# Action item
Each line below has to be set down again exactly.

---------- Exercise input

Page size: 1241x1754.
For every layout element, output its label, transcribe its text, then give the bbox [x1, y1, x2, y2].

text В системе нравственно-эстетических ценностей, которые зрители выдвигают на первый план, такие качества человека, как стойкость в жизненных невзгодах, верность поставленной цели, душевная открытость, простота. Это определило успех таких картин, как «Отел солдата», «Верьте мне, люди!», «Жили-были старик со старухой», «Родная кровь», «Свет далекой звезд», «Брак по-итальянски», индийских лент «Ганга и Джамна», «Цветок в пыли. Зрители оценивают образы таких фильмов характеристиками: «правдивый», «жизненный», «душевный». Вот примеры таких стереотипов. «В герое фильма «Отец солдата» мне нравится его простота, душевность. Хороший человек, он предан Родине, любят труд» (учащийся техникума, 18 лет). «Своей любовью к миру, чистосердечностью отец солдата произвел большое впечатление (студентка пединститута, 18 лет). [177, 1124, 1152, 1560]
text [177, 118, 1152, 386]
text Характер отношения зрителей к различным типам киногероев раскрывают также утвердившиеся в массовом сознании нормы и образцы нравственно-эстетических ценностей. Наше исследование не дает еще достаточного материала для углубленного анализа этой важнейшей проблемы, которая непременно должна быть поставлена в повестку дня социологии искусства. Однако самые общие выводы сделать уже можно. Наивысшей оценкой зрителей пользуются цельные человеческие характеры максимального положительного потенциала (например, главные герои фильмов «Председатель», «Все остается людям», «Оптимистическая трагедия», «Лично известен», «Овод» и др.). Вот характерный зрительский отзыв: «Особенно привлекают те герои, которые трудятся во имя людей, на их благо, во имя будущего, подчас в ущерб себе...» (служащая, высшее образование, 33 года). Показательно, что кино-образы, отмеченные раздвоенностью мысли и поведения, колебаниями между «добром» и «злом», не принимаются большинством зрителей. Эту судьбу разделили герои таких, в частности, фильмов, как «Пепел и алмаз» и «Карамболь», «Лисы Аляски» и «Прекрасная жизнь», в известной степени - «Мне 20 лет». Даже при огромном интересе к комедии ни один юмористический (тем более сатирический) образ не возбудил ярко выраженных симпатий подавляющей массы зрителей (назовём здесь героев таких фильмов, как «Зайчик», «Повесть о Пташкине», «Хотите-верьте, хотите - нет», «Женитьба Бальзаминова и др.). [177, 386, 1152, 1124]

--------------------

# Output for this task
Page size: 1241x1754.
For every layout element, output its label, transcribe its text, then give the bbox [x1, y1, x2, y2].

text В системе нравственно-эстетических ценностей, которые зрители выдвигают на первый план, такие качества человека, как стойкость в жизненных невзгодах, верность поставленной цели, душевная открытость, простота. Это определило успех таких картин, как «Отел солдата», «Верьте мне, люди!», «Жили-были старик со старухой», «Родная кровь», «Свет далекой звезд», «Брак по-итальянски», индийских лент «Ганга и Джамна», «Цветок в пыли. Зрители оценивают образы таких фильмов характеристиками: «правдивый», «жизненный», «душевный». Вот примеры таких стереотипов. «В герое фильма «Отец солдата» мне нравится его простота, душевность. Хороший человек, он предан Родине, любят труд» (учащийся техникума, 18 лет). «Своей любовью к миру, чистосердечностью отец солдата произвел большое впечатление (студентка пединститута, 18 лет). [177, 1124, 1152, 1560]
text [177, 118, 1152, 386]
text Характер отношения зрителей к различным типам киногероев раскрывают также утвердившиеся в массовом сознании нормы и образцы нравственно-эстетических ценностей. Наше исследование не дает еще достаточного материала для углубленного анализа этой важнейшей проблемы, которая непременно должна быть поставлена в повестку дня социологии искусства. Однако самые общие выводы сделать уже можно. Наивысшей оценкой зрителей пользуются цельные человеческие характеры максимального положительного потенциала (например, главные герои фильмов «Председатель», «Все остается людям», «Оптимистическая трагедия», «Лично известен», «Овод» и др.). Вот характерный зрительский отзыв: «Особенно привлекают те герои, которые трудятся во имя людей, на их благо, во имя будущего, подчас в ущерб себе...» (служащая, высшее образование, 33 года). Показательно, что кино-образы, отмеченные раздвоенностью мысли и поведения, колебаниями между «добром» и «злом», не принимаются большинством зрителей. Эту судьбу разделили герои таких, в частности, фильмов, как «Пепел и алмаз» и «Карамболь», «Лисы Аляски» и «Прекрасная жизнь», в известной степени - «Мне 20 лет». Даже при огромном интересе к комедии ни один юмористический (тем более сатирический) образ не возбудил ярко выраженных симпатий подавляющей массы зрителей (назовём здесь героев таких фильмов, как «Зайчик», «Повесть о Пташкине», «Хотите-верьте, хотите - нет», «Женитьба Бальзаминова и др.). [177, 386, 1152, 1124]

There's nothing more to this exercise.